Neville sourit, rassurant. « Ron est avec nous, c'est déjà pas si mal. »

Et ainsi, en effet, avait été tout le week-end. Neville s'était isolé de leurs camarades, comme d'autres fois auparavant, accompagné par Harry, Hermione, Ginny et Ron. Draco les avait évidemment rejoints dès le samedi matin, optant cette fois pour retourner à la table Poufsouffle. Le symbole était clair : Draco désirait s'éloigner des Serpentard. Il était en fait le premier levé et dans la Grande Salle, et avait choisi sa place. Les autres, en arrivant, avaient implicitement compris qu'il mangerait avec eux, pas que cela aurait dû être une surprise, et loin de ses propres camarades. Harry ne manqua pas de lui demander des comptes pour son attitude de la veille. Draco lui avait lancé un regard sombre.

« Il se trouve, mon cher Potter, que le Seigneur des Ténèbres est revenu, comme mon parrain ne manquera pas de le savoir parfaitement. Je n'ai rien à t'expliquer. Ni à toi, ni aux autres. J'avais quelques affaires à régler avec Nott, mais vous devriez savoir de quel côté je me tiens vraiment. Autre question stupide ? »

Il tendit la main vers un panier de pomme, que Ginny eut le temps d'éloigner rapidement avant qu'il n'en saisisse une.

« Oh, non, certainement pas. », déclara la fille. « Tu ne vas pas recommencer comme l'année dernière. Tu es avec nous, Draco. Des disputes dans l'air à Serpentard ? Avec Nott ? »

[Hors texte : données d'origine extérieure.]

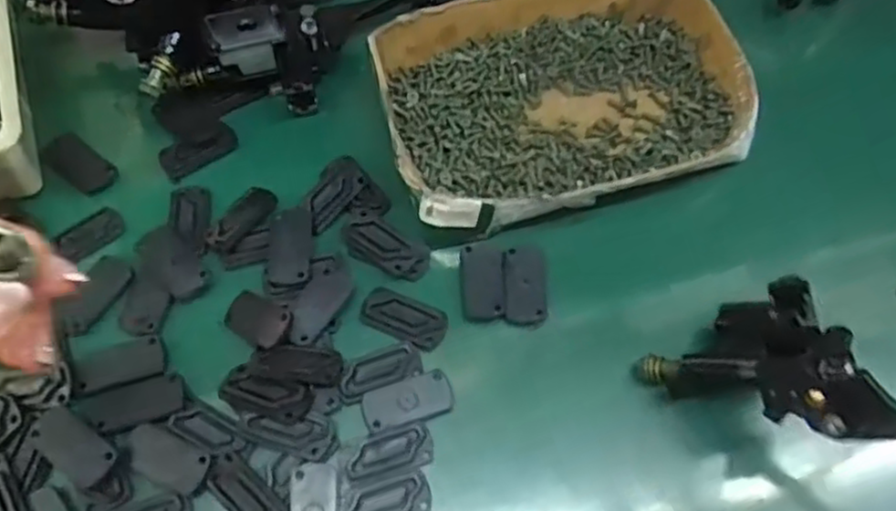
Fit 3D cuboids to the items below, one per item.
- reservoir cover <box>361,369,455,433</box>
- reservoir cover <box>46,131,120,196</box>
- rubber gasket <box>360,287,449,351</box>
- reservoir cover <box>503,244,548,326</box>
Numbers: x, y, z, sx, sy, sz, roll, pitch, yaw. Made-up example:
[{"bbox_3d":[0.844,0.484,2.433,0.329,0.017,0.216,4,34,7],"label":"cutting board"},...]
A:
[{"bbox_3d":[-0.021,0.077,0.387,0.048,0.004,0.023,-15,66,-9],"label":"reservoir cover"},{"bbox_3d":[-0.232,-0.058,0.460,0.050,0.009,0.024,38,69,15],"label":"reservoir cover"},{"bbox_3d":[-0.025,0.035,0.413,0.050,0.004,0.024,24,66,9],"label":"rubber gasket"},{"bbox_3d":[0.045,0.015,0.423,0.025,0.005,0.048,1,65,-1],"label":"reservoir cover"}]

« Laisse-moi prendre ma pomme. »

« Non. »

« Donne-moi une pomme. »

« N'insiste pas, Drac. »

Draco vira pivoine. « Ne m'appelle pas comme ça. »

Elle haussa les épaules, et posa le panier plus loin. « Tu m'appelles bien "Gin". »

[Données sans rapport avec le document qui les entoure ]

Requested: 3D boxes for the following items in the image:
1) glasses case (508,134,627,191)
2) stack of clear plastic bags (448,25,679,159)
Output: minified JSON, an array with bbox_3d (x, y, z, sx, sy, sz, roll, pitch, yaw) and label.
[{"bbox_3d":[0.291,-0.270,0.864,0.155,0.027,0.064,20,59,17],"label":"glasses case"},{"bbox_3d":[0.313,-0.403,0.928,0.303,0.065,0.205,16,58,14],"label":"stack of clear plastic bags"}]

Hermione intervint. « Draco, il y a assez de monde à Gryffondor pour faire la tête à Neville — et par extension Harry — pour que tu ne nous délaisses pas au profit de Serpentard. »

Draco resta sombre et contrarié quelques instants avant que son expression ne se mue en sourire provocateur. « Bien sûr, Mione. En revanche, je me dois d'assumer mes devoirs de préfet, et donc… Ronald, moins cinq points pour manger comme un porc. » Ron se tourna vers lui avec ahurissement, la bouche ouverte, et une bonne part du contenu retombant sur son assiette. Draco sourit d'une plus grande fierté. « Voilà, maintenant ça, c'est fait. »

Hermione observait Ron avec écœurement tandis que Harry se mit à rire de bon cœur. Neville baissa les épaules, désolé pour Ron. Ginny fixait Draco.

« Harry, il a enlevé des points à Gryffondor. », souligna-t-elle.

Harry cessa immédiatement de rire. Draco prit la relève. « Finalement, peut-être que cette année pourrait être follement excitante. »

Follement excitante…, songeait Neville pendant que ses amis discutaient avec bon entrain. Son esprit commençait à vagabonder vers une certaine demoiselle considérée comme folle, une jeune Serdaigle au parler doux et à la beauté superbe, une étrange fée à la gentillesse peu commune, une excentrique intrigante qu'il aimerait bien connaître un peu mieux.